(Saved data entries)
==*==

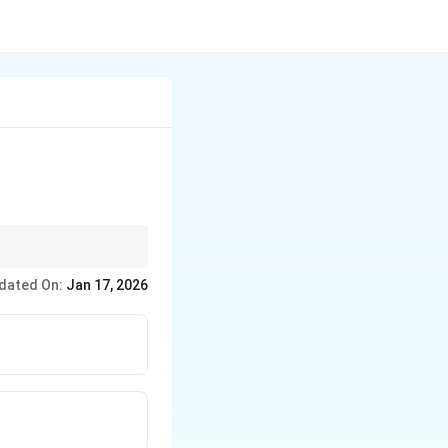
dated On:
Jan 17, 2026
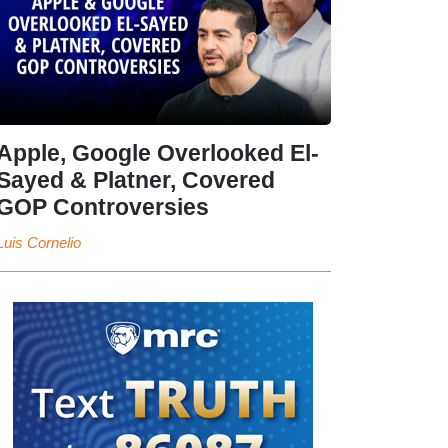
Apple, Google Overlooked El-
Sayed & Platner, Covered
GOP Controversies
Luis Cornelio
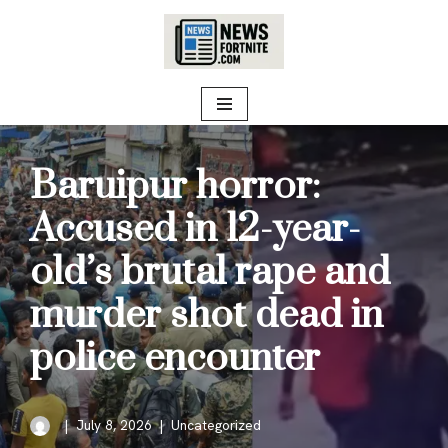
Skip
to
content
Baruipur horror:
Accused in 12-year-
old’s brutal rape and
murder shot dead in
police encounter
July 8, 2026
Uncategorized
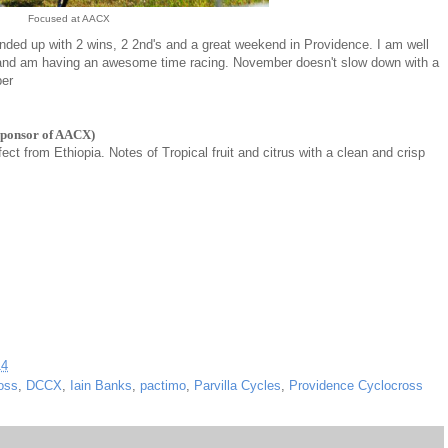
Focused at AACX
ended up with 2 wins, 2 2nd's and a great weekend in Providence. I am well
 and am having an awesome time racing. November doesn't slow down with a
ber
sponsor of AACX)
fect from Ethiopia. Notes of Tropical fruit and citrus with a clean and crisp
14
oss
,
DCCX
,
Iain Banks
,
pactimo
,
Parvilla Cycles
,
Providence Cyclocross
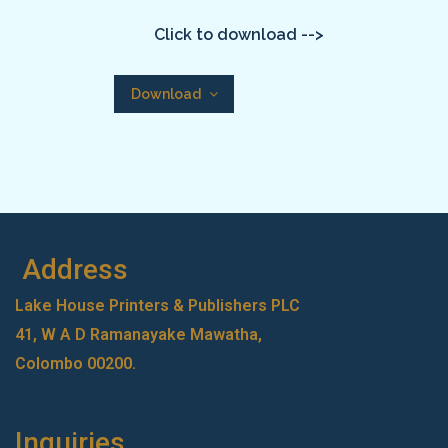
Click to download -->
Download
Address
Lake House Printers & Publishers PLC
41, W A D Ramanayake Mawatha,
Colombo 00200.
Inquiries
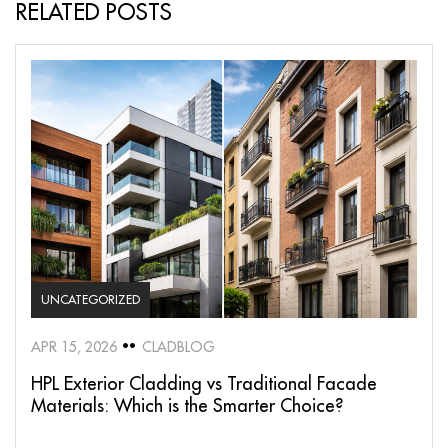
RELATED POSTS
UNCATEGORIZED
APR 15, 2026
CLADBLOG
HPL Exterior Cladding vs Traditional Facade
Materials: Which is the Smarter Choice?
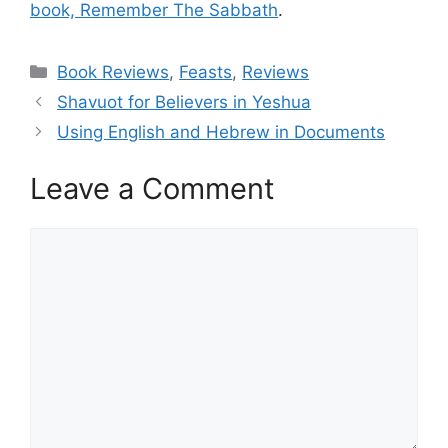
book, Remember The Sabbath
.
Categories
Book Reviews
,
Feasts
,
Reviews
Shavuot for Believers in Yeshua
Using English and Hebrew in Documents
Leave a Comment
Comment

==*==

## Exercise instructions
Skip the pictures. Restate exactly the lines from the start of the entries through the line containing "ended up with", both ends included.

## Task answer
dated On:
Jan 17, 2026
Apple, Google Overlooked El-
Sayed & Platner, Covered
GOP Controversies
Luis Cornelio
Skip
to
content
Baruipur horror:
Accused in 12-year-
old’s brutal rape and
murder shot dead in
police encounter
July 8, 2026
Uncategorized
Focused at AACX
ended up with 2 wins, 2 2nd's and a great weekend in Providence. I am well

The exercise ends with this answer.